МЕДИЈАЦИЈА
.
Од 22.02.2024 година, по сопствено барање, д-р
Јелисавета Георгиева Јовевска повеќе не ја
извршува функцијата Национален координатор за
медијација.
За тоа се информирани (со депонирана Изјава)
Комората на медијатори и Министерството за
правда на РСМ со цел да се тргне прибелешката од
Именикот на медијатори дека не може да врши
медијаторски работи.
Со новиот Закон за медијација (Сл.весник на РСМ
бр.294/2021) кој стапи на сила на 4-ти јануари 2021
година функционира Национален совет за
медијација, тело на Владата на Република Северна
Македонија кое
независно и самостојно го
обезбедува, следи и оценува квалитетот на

_ _ _ _ _

**EXERCISE GOAL:**
Copy out the lines from the first one through the line containing "година функционира Национален совет за", including that line.

**SOLUTION:**
МЕДИЈАЦИЈА
.
Од 22.02.2024 година, по сопствено барање, д-р
Јелисавета Георгиева Јовевска повеќе не ја
извршува функцијата Национален координатор за
медијација.
За тоа се информирани (со депонирана Изјава)
Комората на медијатори и Министерството за
правда на РСМ со цел да се тргне прибелешката од
Именикот на медијатори дека не може да врши
медијаторски работи.
Со новиот Закон за медијација (Сл.весник на РСМ
бр.294/2021) кој стапи на сила на 4-ти јануари 2021
година функционира Национален совет за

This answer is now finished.